Dans son discours prononcé hier à Moscou, le ministre russe des Affaires étrangères Sergueï Lavrov a affirmé que les pays occidentaux se préparaient à une éventuelle guerre avec la Russie. Affirmant que l’Europe a propagé le discours sur la « menace russe », Lavrov a affirmé que l’Europe avait « adopté le nazisme » en soutenant l’administration de Kiev. Lorsque la Russie a lancé son invasion à grande échelle de l’Ukraine en 2022, elle a annoncé que l’un de ses objectifs était de « purifier le pays des nazis ». Cependant, l’affirmation selon laquelle le gouvernement ukrainien est un « régime d’extrême droite » n’est étayée par aucune recherche indépendante. L’existence de groupes d’extrême droite en Ukraine est réelle et certains d’entre eux sont entrés dans les structures de sécurité de l’État pendant la guerre. On sait que des groupes armés d’extrême droite combattent sur la ligne de front du côté russe.
BRIGADES AZOV EXISTANTES D’EXTRÊME DROITE
En tête de liste se trouvent les Brigades Azov (Détachement des opérations spéciales d’Azov). Créé en tant que bataillon de volontaires en 2014 pour lutter contre les séparatistes soutenus par la Russie, le premier effectif d’Azov comprenait des personnalités d’extrême droite et néonazies. Au début du mouvement, des formes modifiées de symboles tels que Wolfsangel et « Soleil noir », également utilisés dans l’Allemagne nazie, ont également été utilisées. Azov fut ensuite rattaché à la Garde nationale ukrainienne. Les Brigades Azov ne sont plus une petite milice volontaire : en 2025, elles ont été transformées en 1er Corps de la Garde nationale d’Azov et sont devenues l’une des forces combattantes de première ligne les plus importantes d’Ukraine. Une histoire similaire est également évoquée autour du 3e corps d’assaut. Le commandant de l’unité, Andriy Biletskyi, est le fondateur d’Azov et l’ancien dirigeant de l’organisation d’extrême droite Patriote d’Ukraine. Aujourd’hui, le corps en question fait partie de la structure officielle des forces armées ukrainiennes et combat sur le front contre l’armée russe.

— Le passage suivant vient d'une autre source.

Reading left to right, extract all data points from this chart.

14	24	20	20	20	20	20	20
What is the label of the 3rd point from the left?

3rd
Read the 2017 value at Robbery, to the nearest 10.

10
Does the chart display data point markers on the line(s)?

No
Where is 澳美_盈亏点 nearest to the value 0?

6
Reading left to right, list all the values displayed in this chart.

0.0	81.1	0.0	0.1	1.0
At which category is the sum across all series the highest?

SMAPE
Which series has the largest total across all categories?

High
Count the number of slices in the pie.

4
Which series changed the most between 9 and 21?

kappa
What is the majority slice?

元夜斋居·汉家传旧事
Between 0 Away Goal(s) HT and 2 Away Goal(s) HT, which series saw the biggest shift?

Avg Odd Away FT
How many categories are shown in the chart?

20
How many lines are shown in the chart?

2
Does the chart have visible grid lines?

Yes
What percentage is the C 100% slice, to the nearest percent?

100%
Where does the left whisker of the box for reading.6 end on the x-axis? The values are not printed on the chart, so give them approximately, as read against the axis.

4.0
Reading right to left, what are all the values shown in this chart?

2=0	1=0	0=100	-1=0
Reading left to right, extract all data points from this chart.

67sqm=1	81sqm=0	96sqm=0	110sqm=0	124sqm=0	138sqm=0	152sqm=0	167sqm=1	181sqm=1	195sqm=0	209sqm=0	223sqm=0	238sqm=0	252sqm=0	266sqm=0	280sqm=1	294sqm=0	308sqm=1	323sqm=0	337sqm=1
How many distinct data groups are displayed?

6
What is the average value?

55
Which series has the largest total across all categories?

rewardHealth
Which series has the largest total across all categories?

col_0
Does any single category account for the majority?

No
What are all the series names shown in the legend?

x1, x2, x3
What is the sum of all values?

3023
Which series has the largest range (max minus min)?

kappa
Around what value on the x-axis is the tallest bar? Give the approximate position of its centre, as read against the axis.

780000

LE BON SECTEUR EST AUSSI ENTRÉ DANS L’ARMÉE
Un autre exemple est le Secteur Droit (Pravy Sektor). L’organisation ultranationaliste et d’extrême droite est née de la fusion de différents groupes racistes et nationalistes radicaux lors des manifestations de Maïdan en 2013. La branche militaire du mouvement, qui combat avec ses propres unités de volontaires dans le Donbass depuis 2014, a été intégrée à la structure de l’armée ukrainienne après l’invasion à grande échelle de la Russie. Même si le poids politique du secteur droit est resté limité, la participation de sa branche armée à l’armée d’État est devenue l’un des exemples les plus concrets du débat d’extrême droite en Ukraine.
LES NÉONAZIS SUR LE FRONT RUSSE
Selon la presse internationale consacrée à la défense, l’une des plus grandes contradictions du discours de Moscou sur la « dénaziisation » est l’existence de groupes néonazis combattant au nom de la Russie. L’exemple le plus clair de ceux-ci Russe. Le département du Trésor américain identifie directement le groupe comme une « milice néo-nazie russe ». Rusich a combattu aux côtés des forces soutenues par la Russie dans le Donbass à partir de 2014 et est revenu au front aux côtés des troupes russes après l’invasion de 2022. Le groupe est également lié à Wagner, la plus grande compagnie de mercenaires du pays. Yan Petrovski, l’un des dirigeants de Rusich, a été reconnu coupable de quatre crimes de guerre et condamné à la prison à vie en Finlande pour des crimes commis à la suite d’une embuscade au cours de laquelle des soldats ukrainiens ont été tués en 2014.
UN SYNDICAT A ÉTÉ CRÉÉ À PARTIR DE PARTISANS DE DROITE
Une autre structure d’extrême droite et raciste du côté russe est le Mouvement impérial russe (RIM). L’organisation suprémaciste blanche et ultranationaliste a été désignée « terroriste mondial spécialement désigné » par les États-Unis en 2020. Le Département d’État américain affirme que l’organisation dispense une formation paramilitaire aux néo-nazis et aux suprémacistes blancs. Selon les sanctions de l’Union européenne, la branche armée du mouvement, la Légion impériale, a participé à la guerre d’Ukraine au nom des forces russes. Du côté de la Russie, des troupes comme celle d’Española, formée de hooligans du football d’extrême droite, ont également pris part à la guerre. Ces structures recrutaient des combattants, notamment issus des milieux nationalistes et d’extrême droite dans les tribunes de football.